Bran: Well, I think it's clear that business groups and businesses are absolutely going to be just trying their hardest to get on top of these new changes as early as possible. It's absolutely clear that with changes of this magnitude you need to move early. And let's consider that magnitude between the last Bill introduced in December and the Bill that’s introduced now. You've covered labour hire, you've covered casual work, you've covered the gig economy, you've covered intractable bargaining, you've covered the full range of the Australian industrial relations system. So what we really need to see, of course, is businesses are trying to understand the full implications of these laws and that is going to be quite challenging. You know, the number one point that is made to me when I talk to CEO’s is that Australia is a less competitive place to do business than it used to be. They say, particularly those CEO’s who are here operating in Australia but headquartered overseas, that when they go overseas to their international border and they try and secure capital for investment in Australia that it's increasingly hard for them to do that. They say that their overseas boards are looking at other investment opportunities in other jurisdictions where they see less red tape, they see incentives, they see more productive industrial relations settings, and they think to themselves well I’ll invest there rather than here. We know that we're facing into a future where we're going to have trouble securing the revenue that we need to pay for services. Articles every day about, for example, the cost of the NDIS. The only way we're going to get over that challenge is by securing much greater investment into the country, driving jobs, driving increased tax revenue. And it's these types of changes, they drive down our competitiveness, and they make it less possible for us to enjoy the future that we enjoy now.
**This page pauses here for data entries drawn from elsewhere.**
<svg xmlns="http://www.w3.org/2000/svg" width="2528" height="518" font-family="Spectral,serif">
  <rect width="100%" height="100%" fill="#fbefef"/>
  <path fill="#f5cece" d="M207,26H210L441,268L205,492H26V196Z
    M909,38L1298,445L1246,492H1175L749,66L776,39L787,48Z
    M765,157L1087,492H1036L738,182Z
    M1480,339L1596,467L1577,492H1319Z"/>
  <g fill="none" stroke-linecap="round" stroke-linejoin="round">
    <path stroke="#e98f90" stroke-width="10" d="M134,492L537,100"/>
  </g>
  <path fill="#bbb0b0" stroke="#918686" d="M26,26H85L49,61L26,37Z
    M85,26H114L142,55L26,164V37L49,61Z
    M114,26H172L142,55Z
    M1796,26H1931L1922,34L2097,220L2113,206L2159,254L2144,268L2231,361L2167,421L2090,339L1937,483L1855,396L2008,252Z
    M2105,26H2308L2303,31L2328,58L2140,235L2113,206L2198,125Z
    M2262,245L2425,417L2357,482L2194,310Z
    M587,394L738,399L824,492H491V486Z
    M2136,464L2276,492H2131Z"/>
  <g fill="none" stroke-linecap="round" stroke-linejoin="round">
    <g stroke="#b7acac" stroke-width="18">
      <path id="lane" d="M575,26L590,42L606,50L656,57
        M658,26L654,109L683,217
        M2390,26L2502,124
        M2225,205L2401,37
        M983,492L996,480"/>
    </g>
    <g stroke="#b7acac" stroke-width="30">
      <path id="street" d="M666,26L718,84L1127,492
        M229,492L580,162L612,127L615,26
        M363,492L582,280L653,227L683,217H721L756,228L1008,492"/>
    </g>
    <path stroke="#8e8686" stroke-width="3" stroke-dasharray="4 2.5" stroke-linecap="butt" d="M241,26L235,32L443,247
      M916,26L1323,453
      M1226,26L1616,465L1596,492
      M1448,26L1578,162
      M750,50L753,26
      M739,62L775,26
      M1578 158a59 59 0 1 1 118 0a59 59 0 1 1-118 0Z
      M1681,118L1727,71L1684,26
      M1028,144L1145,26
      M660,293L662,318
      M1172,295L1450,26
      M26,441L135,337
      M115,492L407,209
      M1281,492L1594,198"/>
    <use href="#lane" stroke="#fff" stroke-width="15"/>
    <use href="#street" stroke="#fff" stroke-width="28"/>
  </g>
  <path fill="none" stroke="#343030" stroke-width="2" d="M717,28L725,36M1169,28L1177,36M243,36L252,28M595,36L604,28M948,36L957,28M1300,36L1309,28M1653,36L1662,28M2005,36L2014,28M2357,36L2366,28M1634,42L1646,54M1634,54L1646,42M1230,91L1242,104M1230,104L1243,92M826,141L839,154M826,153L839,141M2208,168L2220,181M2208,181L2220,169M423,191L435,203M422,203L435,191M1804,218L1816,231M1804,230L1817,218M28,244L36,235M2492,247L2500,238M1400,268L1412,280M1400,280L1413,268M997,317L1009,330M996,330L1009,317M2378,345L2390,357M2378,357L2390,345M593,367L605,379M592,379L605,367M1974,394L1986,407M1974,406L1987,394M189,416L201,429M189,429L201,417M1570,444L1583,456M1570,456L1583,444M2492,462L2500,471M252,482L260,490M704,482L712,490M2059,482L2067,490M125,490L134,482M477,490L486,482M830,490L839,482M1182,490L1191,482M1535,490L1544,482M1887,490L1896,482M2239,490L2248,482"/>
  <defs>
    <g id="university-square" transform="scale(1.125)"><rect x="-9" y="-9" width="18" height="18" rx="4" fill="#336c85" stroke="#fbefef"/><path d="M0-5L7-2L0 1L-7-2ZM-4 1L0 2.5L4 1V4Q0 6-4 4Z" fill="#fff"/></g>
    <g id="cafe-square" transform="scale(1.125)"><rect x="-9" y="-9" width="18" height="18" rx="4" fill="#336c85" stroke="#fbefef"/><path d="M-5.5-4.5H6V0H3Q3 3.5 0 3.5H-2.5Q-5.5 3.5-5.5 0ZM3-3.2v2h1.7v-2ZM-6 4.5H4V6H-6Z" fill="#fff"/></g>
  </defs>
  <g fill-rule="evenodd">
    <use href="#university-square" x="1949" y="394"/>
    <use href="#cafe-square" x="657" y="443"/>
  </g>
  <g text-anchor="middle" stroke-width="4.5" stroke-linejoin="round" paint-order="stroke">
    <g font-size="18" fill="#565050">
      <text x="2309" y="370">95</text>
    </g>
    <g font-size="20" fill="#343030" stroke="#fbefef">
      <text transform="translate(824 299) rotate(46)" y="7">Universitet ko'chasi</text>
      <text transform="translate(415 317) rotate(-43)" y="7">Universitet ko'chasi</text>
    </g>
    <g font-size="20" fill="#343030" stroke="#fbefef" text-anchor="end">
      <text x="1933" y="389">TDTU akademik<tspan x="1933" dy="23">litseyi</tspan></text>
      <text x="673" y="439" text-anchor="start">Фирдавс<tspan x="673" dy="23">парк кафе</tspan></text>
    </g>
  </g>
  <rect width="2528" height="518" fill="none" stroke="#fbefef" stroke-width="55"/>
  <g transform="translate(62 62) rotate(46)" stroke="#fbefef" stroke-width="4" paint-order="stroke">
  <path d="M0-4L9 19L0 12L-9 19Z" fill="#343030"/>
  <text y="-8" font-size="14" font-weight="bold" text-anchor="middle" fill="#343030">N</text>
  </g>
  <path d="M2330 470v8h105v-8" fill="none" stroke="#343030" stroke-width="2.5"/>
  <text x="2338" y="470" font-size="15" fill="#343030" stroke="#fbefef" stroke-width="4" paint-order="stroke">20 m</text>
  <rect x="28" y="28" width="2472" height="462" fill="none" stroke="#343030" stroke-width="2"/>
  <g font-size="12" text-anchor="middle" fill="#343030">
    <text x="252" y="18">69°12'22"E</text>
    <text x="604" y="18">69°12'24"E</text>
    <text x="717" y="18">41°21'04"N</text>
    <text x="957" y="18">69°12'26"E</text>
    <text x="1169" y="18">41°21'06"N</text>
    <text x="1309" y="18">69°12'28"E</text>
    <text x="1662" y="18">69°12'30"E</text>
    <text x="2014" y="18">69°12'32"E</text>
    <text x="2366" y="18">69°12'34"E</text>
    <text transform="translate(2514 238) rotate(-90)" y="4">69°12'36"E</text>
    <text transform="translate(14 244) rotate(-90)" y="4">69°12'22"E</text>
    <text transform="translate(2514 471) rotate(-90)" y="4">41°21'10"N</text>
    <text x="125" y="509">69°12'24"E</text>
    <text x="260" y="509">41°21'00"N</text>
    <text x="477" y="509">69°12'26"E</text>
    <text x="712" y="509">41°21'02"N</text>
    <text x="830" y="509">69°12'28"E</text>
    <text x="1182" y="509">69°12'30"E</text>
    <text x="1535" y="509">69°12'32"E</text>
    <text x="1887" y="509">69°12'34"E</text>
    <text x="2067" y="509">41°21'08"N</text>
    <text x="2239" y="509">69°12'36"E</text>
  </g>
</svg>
Journalist: The right to disconnect has been sold as a commonsense measure. But do you think it's going to basically require a broad overhaul of Australian workplace culture to get those settings right?
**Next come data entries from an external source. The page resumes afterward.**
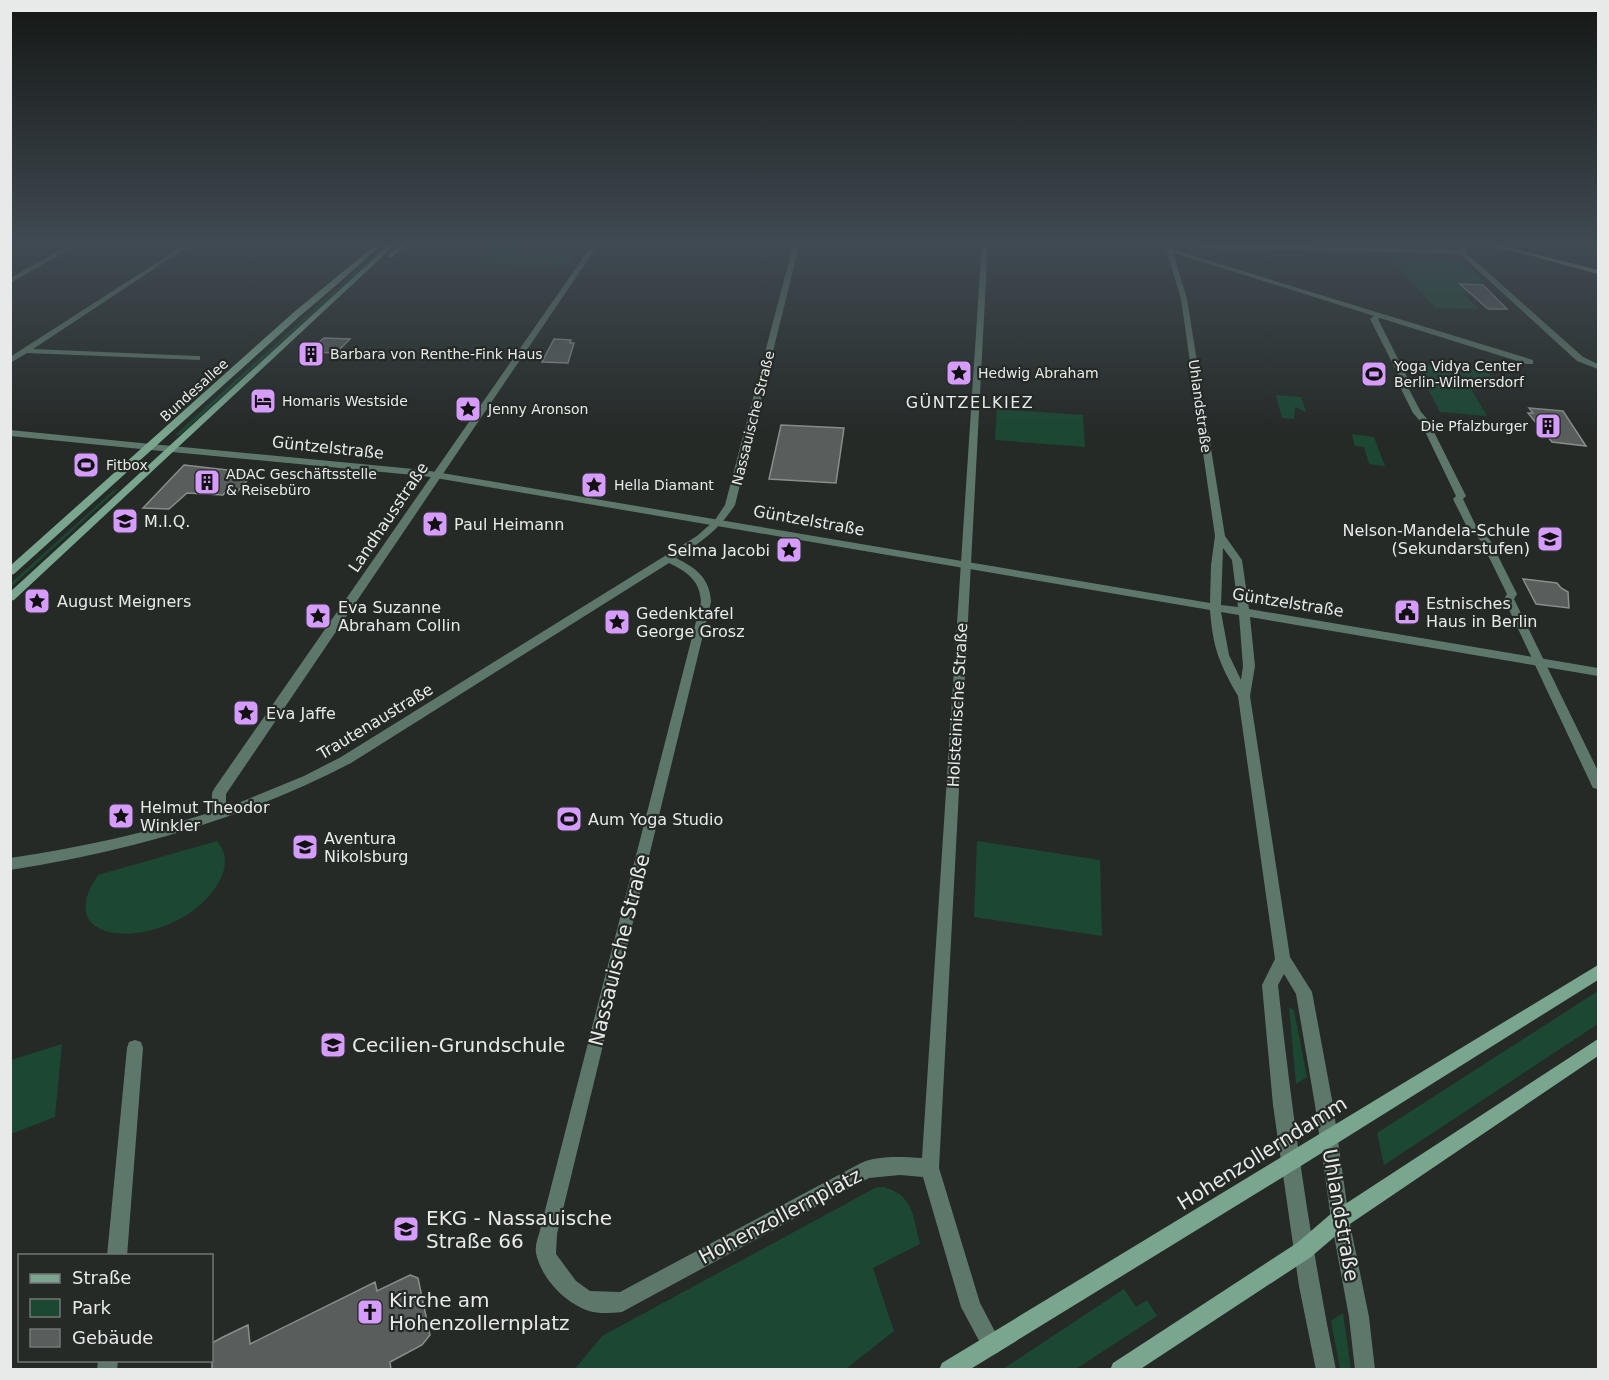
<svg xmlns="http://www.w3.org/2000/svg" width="1609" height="1380" font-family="'DejaVu Sans',sans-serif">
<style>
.green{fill:#1b4733}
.building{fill:#595e5c;stroke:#898e8b;stroke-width:1.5}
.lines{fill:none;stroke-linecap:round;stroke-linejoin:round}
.minor{fill:#5d786a;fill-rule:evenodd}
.tertiary{fill:#5d786a;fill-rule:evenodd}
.secondary{fill:#7aa58e;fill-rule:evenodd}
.labels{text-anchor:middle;stroke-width:4.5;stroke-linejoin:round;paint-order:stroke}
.far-poi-label{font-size:14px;fill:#e7eae9;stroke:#252a27;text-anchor:start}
.far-street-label{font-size:14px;fill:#e7eae9;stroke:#252a27}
.far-quarter-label{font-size:16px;letter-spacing:1.5px;fill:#e7eae9;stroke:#252a27}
.street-label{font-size:16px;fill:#e7eae9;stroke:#252a27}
.poi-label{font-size:16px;fill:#e7eae9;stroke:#252a27;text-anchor:start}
.near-street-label{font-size:20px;fill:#e7eae9;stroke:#252a27}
.near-poi-label{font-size:20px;fill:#e7eae9;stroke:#252a27;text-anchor:start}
</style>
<rect width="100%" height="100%" fill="#252a27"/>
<!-- green -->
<path class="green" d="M388,242H391L180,435H175Z
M489,249L569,252H577L567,266L477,263Z
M1391,258L1463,261L1486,283L1461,284L1469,292L1462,293L1479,309L1435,308Z
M1415,364L1488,371L1495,384L1467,382L1487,416L1440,412Z
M1276,395L1301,397L1306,412L1295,407L1294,419L1282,418Z
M997,409L1083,415L1085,447L995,440Z
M1352,434L1374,437L1385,466L1369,464L1364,447L1355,446Z
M118,489L117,490L11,587V583L114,490Z
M217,841C227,853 227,866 220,880C185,949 43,956 98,875Z
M977,841L1100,860L1102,936L974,917Z
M1598,991V1024L1384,1165L1377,1133Z
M1289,1007L1294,1010L1307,1077L1296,1084Z
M62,1044L55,1117L11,1134V1060Z
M883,1187C914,1195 913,1216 920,1244L873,1268L894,1331L846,1369H575L602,1336L875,1188Z
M1124,1289L1136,1307L1147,1300L1157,1316L1076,1369H1003Z
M1343,1313L1351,1369H1340L1331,1321Z"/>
<!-- building -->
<path class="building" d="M1460,284L1483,285L1507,309H1488Z
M324,338L350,339L336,353L308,352Z
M554,339L571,340L570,343H574L568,363L542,362Z
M1529,408L1563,411L1586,446L1552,442L1528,413H1533Z
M781,425L844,428L836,483L769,479Z
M184,465L254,473L237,492L226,491L223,495L187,493L169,509L143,508Z
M1523,579L1557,583L1561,588L1568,592L1569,608L1536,604Z
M410,1275L418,1278L430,1335L422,1345L390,1362L391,1370H212V1343L223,1337L248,1325L250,1344L375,1282L377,1291Z"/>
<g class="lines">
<!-- minor -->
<path class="minor" d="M75,242H82L10,283V278Z
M189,242H195L33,349L197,356H200V360L27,353L10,363V357Z
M594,242H600L226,794V808L304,776L341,757L697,536L715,520L725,505L794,242H800L735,505C718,531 701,542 676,558C696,568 710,578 711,602L557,1234L556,1254L576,1281L590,1291L620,1292L861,1163C879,1155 902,1157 922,1158L982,242H988L939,1168L980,1303L1002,1345L999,1352L992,1355L985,1352L961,1307L923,1177L900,1175L869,1178L622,1312C611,1313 599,1314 589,1311C565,1303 541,1278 536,1253C535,1247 537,1240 539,1234L701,602C700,580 687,572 669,563L351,763C244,819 129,851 10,870V858C79,848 146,833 212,812V793L214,789Z
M1140,242H1148L1533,360V364H1527L1380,318L1378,319L1407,377L1404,380L1421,412L1428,420L1466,496L1463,499L1476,526L1490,540L1517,594L1514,599L1598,771V789L1593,788L1591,784L1504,599L1507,594L1481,541L1467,527L1453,499L1456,496L1420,421L1413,413L1396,379L1399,376L1370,319L1374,316Z
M1463,242H1469L1465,252L1583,357L1598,364V369L1577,361L1460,254L1169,247L1166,245L1169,243L1460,250Z
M10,430L151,444L155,447L151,450L10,436Z
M135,1040L141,1042L143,1048L127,1256H107L127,1048L129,1042Z
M98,1360H118L117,1370H97Z"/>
<!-- tertiary -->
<path class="tertiary" d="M1164,242H1170L1187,299L1225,536L1242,560L1249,609L1598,668V676L1250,617L1255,666L1250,696L1290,957L1312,992L1333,1105L1349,1219L1369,1317L1375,1370H1355L1349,1317L1331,1219L1315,1105L1296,994L1284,974L1278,985C1292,1114 1310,1242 1336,1370H1316L1299,1286L1273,1105L1262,985L1275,959L1238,696C1219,663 1213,648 1210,610L424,476L151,450L147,447L151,444L424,470L1210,603L1211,565L1215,536L1181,299ZM1223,548L1232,560L1238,607L1221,605ZM1221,612L1239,615L1243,666L1241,680L1229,655Z"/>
<!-- secondary -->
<path class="secondary" d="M379,242H385L333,288L300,316L14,574L10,575V566L294,312Z
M392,242H398L14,600L10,601V592Z
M404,242H410L392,257H388V255Z
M1479,242H1487L1598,270V274Z
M1598,965V980L1296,1169L969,1370H939L942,1363Z
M1598,1039V1056L1347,1226L1311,1257L1139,1370H1110L1113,1363L1297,1243L1333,1212Z"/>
</g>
<!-- sky -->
<linearGradient id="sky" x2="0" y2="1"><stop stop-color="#141715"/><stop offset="0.56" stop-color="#404a52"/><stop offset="1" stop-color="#404a52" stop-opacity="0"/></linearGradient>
<rect width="1609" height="435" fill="url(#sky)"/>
<!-- icons -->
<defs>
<g id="building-square" transform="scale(1.35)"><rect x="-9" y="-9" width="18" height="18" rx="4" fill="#d59cfb" stroke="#252a27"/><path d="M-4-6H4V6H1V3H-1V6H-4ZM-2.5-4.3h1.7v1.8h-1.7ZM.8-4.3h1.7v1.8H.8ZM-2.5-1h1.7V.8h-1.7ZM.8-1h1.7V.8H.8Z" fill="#111"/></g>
<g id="sight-square" transform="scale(1.35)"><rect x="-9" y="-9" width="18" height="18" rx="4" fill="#d59cfb" stroke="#252a27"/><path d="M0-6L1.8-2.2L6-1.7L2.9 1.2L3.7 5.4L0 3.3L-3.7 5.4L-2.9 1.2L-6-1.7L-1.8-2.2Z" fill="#111"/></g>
<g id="stadium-square" transform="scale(1.35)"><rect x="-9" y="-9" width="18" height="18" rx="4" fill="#d59cfb" stroke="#252a27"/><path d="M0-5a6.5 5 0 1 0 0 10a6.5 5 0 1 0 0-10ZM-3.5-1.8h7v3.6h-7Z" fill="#111"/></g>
<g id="hotel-square" transform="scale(1.35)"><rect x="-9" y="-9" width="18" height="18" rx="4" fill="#d59cfb" stroke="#252a27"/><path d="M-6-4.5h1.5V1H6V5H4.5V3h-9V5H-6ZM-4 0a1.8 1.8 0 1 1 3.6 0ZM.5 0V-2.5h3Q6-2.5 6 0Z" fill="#111"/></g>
<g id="school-square" transform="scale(1.35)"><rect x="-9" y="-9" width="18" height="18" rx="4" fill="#d59cfb" stroke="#252a27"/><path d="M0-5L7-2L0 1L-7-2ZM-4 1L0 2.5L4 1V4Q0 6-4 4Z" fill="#111"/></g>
<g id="civic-square" transform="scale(1.35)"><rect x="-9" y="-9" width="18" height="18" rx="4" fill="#d59cfb" stroke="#252a27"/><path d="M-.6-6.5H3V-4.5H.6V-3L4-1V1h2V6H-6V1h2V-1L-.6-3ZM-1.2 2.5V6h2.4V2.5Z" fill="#111"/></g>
<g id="church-square" transform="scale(1.35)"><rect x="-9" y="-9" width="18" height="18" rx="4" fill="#d59cfb" stroke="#252a27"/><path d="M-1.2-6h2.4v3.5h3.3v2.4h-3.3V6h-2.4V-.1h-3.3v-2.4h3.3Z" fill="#111"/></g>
</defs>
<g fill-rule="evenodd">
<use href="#building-square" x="311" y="354"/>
<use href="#sight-square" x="959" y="373"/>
<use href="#stadium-square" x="1374" y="374"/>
<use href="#hotel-square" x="263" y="401"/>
<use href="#sight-square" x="468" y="409"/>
<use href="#building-square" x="1548" y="426"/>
<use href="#stadium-square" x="86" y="465"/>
<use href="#building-square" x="207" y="482"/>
<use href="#sight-square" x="594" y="485"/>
<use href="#school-square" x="125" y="521"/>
<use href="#sight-square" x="435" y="524"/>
<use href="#school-square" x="1550" y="539"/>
<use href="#sight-square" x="789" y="550"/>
<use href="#sight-square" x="37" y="601"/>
<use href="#civic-square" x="1407" y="612"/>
<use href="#sight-square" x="318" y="616"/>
<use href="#sight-square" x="617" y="622"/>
<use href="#sight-square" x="246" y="713"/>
<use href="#sight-square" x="121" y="816"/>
<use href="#stadium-square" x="569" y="819"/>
<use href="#school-square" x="305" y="847"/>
<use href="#school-square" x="333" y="1045"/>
<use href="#school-square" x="406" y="1229"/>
<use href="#church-square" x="370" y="1312"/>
</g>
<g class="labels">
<!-- far-poi labels -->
<g class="far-poi-label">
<text x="330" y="359">Barbara von Renthe-Fink Haus</text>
<text x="1394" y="371">Yoga Vidya Center<tspan x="1394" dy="16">Berlin-Wilmersdorf</tspan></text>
<text x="978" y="378">Hedwig Abraham</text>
<text x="282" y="406">Homaris Westside</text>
<text x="488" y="414">Jenny Aronson</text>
<text x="1528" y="431" text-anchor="end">Die Pfalzburger</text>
<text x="106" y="470">Fitbox</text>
<text x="226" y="479">ADAC Geschäftsstelle<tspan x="226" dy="16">&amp; Reisebüro</tspan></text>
<text x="614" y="490">Hella Diamant</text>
</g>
<!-- far-street labels -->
<g class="far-street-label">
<text transform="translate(194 390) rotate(-42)" y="5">Bundesallee</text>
<text transform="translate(1200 406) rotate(82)" y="5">Uhlandstraße</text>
<text transform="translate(753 418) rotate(-76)" y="5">Nassauische Straße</text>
</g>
<!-- far-quarter labels -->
<g class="far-quarter-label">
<text x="970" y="408">GÜNTZELKIEZ</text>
</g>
<!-- street labels -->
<g class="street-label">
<text transform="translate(328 447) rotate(6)" y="6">Güntzelstraße</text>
<text transform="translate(388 517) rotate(-56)" y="6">Landhausstraße</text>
<text transform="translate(809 520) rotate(10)" y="6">Güntzelstraße</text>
<text transform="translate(1288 602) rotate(9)" y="6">Güntzelstraße</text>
<text transform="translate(957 705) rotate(-87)" y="6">Holsteinische Straße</text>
<text transform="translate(375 721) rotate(-31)" y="6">Trautenaustraße</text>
</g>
<!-- poi labels -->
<g class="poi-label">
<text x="144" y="527">M.I.Q.</text>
<text x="454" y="530">Paul Heimann</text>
<text x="1530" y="536" text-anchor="end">Nelson-Mandela-Schule<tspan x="1530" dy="18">(Sekundarstufen)</tspan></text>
<text x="770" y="556" text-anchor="end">Selma Jacobi</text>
<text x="57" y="607">August Meigners</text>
<text x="1426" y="609">Estnisches<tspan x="1426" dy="18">Haus in Berlin</tspan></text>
<text x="338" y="613">Eva Suzanne<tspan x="338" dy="18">Abraham Collin</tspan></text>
<text x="636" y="619">Gedenktafel<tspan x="636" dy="18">George Grosz</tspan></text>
<text x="266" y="719">Eva Jaffe</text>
<text x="140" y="813">Helmut Theodor<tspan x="140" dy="18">Winkler</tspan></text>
<text x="588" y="825">Aum Yoga Studio</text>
<text x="324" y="844">Aventura<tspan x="324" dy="18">Nikolsburg</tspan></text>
</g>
<!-- near-street labels -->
<g class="near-street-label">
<text transform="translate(619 950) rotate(-76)" y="7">Nassauische Straße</text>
<text transform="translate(1262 1153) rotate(-32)" y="7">Hohenzollerndamm</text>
<text transform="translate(1341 1215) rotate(80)" y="7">Uhlandstraße</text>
<text transform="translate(780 1216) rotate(-28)" y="7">Hohenzollernplatz</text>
</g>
<!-- near-poi labels -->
<g class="near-poi-label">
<text x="352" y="1052">Cecilien-Grundschule</text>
<text x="426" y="1225">EKG - Nassauische<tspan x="426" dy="23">Straße 66</tspan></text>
<text x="389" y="1307">Kirche am<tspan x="389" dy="23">Hohenzollernplatz</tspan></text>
</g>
</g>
<!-- border -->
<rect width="1609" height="1380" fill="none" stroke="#e7eae9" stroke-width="24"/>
<!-- legend -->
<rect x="18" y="1254" width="195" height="108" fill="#252a27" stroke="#737775" stroke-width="1.5"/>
<rect x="30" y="1274" width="30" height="9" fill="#7aa58e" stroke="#737775" stroke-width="1.5"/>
<text x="72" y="1284" font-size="18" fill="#e7eae9">Straße</text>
<rect x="30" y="1299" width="30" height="18" fill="#1b4733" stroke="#737775" stroke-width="1.5"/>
<text x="72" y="1314" font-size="18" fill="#e7eae9">Park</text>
<rect x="30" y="1329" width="30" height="18" fill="#595e5c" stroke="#737775" stroke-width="1.5"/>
<text x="72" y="1344" font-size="18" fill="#e7eae9">Gebäude</text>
</svg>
Bran: I think it's going to be extremely interesting to see how this plays out. Let me be clear where we have arrived, in terms of having a right to disconnect, rather than a positive prohibition on employer contact of employees represents a better balance than what was originally proposed by the Greens which saw both the prohibition and the right to disconnect incorporated into the proposed Bill. But that's still going to be enormously difficult to work through in practice and particularly in light of what we've seen with the Australian workplace and the changes that have occurred post COVID. Of course, post COVID we've seen more and more people want to avail themselves of flexibility, more and more people want to spend time working around their lives and more and more employers have been open to the types of flexibility that that encourages. So for us, there is going to be a great unknown here and what we're concerned about is that these types of changes make the system ultimately far less flexible.
Journalist: Do you think we will have to wait to see the first cases in front of the Fair Work Commission on these right to disconnect rules before we actually know what the limits are on these restrictions?
Bran: I think I think that's absolutely right. You are going to have to wait until the Fair Work Commission considers these types of cases before you have a sense of precisely what this legislation looks like and I'm not just talking here about the right to disconnect. I'm talking about the changes that we're seeing right across the broad spectrum for the Australian industrial relations landscape.